Monday, January 17, 2022

Five cornerstones

I recently received another batch of emails from a correspondent who keeps encountering repetitions of the number 5 (55, 555, etc.). This made me think of the Five Pillars of Islam, one of which is praying five times a day. Looking this up led to the discovery that, despite the universal translation pillars, the literal meaning of the first word in the expression arkān al-Islām is "corners" or "cornerstones." Well, one can see why the translation has been fudged! A building can be supported by any number of pillars, but cornerstones by their very nature come in sets of four, not five. What kind of structure would have five cornerstones? A pentagonal one -- or a pyramid.

I decided the pyramid was the best way of conceptualizing the Five Cornerstones of Islam: four on the ground, with the fifth -- or, rather, the first, "There is no God but Allah, and Muhammad is his Prophet" -- at the apex. I wondered, though, if the Benben stone at the top of a pyramid could really properly be called a cornerstone.

Since I've been on a Tarot kick recently (oh, there's a new post up about the Visconti-Sforza Emperor cards), I also of course noticed the coincidental similarity of arkān, "cornerstones," to the Tarot term arcana, "secrets, mysteries." I realized that the Tarot also has a five-fold structure, with the four Minor Arcana suits (derived from cards used by the Muslim Mamluks) corresponding to the four lower cornerstones of the pyramid, and the Major Arcana to to the capstone.

I have been slowly reading Fundamental Symbols, a collection of René Guénon essays translated into English. Just a day after looking up the Five Pillars of Islam and having the thoughts described above, I turned the page in this book and found that the next essay was called "The Cornerstone." Guénon takes the text "The stone which the builders rejected is become the head of the corner" (Ps. 118:22, Matt. 21:42, Mark 12:10, Luke 20:17, Acts 4:11, 1 Pet. 2:7) and notes how strange the usual interpretation of it is. If we take "cornerstone" in its usual sense, as one of the four stones placed at the corners of the foundation, then there is no one unique "head of the corner" corresponding to Christ. Furthermore, the foundational cornerstones are the very first stones laid in the construction process, so how could any of them first be rejected by the builders only later to be incorporated into the building after all? Guénon makes a very strong case that Christ is actually being compared to the keystone, placed at the apex ("corner") of a domed building. This is initially rejected by the builders because it is not square in shape and is thus not suitable for use in the rectilinear lower part of the building. This very shape which caused it to be rejected at first, though, makes it uniquely suitable for use as a capstone. The parallel to my own thoughts about the Shahada as the capstone of Islam is obvious.
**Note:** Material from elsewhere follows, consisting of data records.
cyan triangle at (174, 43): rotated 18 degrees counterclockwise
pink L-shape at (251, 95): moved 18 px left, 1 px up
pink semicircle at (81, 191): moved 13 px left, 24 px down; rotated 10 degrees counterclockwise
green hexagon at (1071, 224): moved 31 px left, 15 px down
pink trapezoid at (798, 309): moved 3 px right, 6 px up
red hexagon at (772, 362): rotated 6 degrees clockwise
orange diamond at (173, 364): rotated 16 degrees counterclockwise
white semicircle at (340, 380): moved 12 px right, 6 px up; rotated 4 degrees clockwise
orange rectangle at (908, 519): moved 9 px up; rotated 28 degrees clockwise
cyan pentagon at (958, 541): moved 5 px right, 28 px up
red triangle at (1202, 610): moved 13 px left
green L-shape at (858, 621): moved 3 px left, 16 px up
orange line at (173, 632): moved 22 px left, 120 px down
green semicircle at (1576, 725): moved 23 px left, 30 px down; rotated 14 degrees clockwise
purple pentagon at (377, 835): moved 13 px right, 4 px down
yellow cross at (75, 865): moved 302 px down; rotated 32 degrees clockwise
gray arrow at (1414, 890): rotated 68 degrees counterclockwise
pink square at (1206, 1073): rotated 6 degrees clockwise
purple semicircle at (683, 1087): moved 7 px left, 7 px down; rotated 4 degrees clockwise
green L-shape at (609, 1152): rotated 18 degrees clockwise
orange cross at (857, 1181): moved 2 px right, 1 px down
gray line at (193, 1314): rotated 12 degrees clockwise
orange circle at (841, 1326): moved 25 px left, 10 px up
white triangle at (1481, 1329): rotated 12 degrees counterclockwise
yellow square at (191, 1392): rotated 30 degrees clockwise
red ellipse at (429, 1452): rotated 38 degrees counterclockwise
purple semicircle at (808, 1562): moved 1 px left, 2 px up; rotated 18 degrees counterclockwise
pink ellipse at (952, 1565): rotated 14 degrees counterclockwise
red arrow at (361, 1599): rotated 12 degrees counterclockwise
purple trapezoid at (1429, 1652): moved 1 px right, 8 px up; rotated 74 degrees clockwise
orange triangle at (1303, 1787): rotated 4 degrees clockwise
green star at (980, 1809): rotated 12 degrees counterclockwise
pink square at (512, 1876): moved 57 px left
As I read further in this essay (I still haven't finished it), I was amazed to find this additional parallel to my thoughts of the day before:

We find other interesting information in the meanings of the Arabic word rukn, 'angle' or 'corner'. This word, because it designates the extremities of a thing, that is, its most remote and hence most hidden parts (recondita and abscondita as one might say in Latin), sometimes takes a sense of 'secret' or of 'mystery'; and in this respect, its plural, arkān, is comparable to the Latin arcanum which likewise has this same sense, and which it strikingly resembles; moreover, in the language of the Hermeticists at least, the use of the term 'arcane' was certainly influenced by the Arabic word in question.

Do the five arkān of Islam, then, correspond to the arcana of the Tarot? Most of the mappings are surprisingly straightforward. I have already said that the Major Arcana correspond to the capstone and thus to the Shahada. Of the four suits of the Minor Arcana, Coins obviously maps to almsgiving, Cups to fasting, and Wands (the pilgrim's staff) to the hajj. That leaves Swords and prayer, which are not obviously related. However, I remembered that earlier in the Guénon book I have been reading, there was an essay on "The Sword of Islam," so I went back and skimmed that. Guénon mentions that the khatīb -- the person who delivers a sermon during Friday prayers -- traditionally holds a sword in his hands. "The sword of the khatīb," he writes, "symbolizes  above all the power of the word, as should be obvious to anyone."

1 comment:

Wm Jas Tychonievich said...

I’ve read the rest of the “Cornerstone” essay, and Guénon even explicitly mentions the “pyramidion” (Benben stone).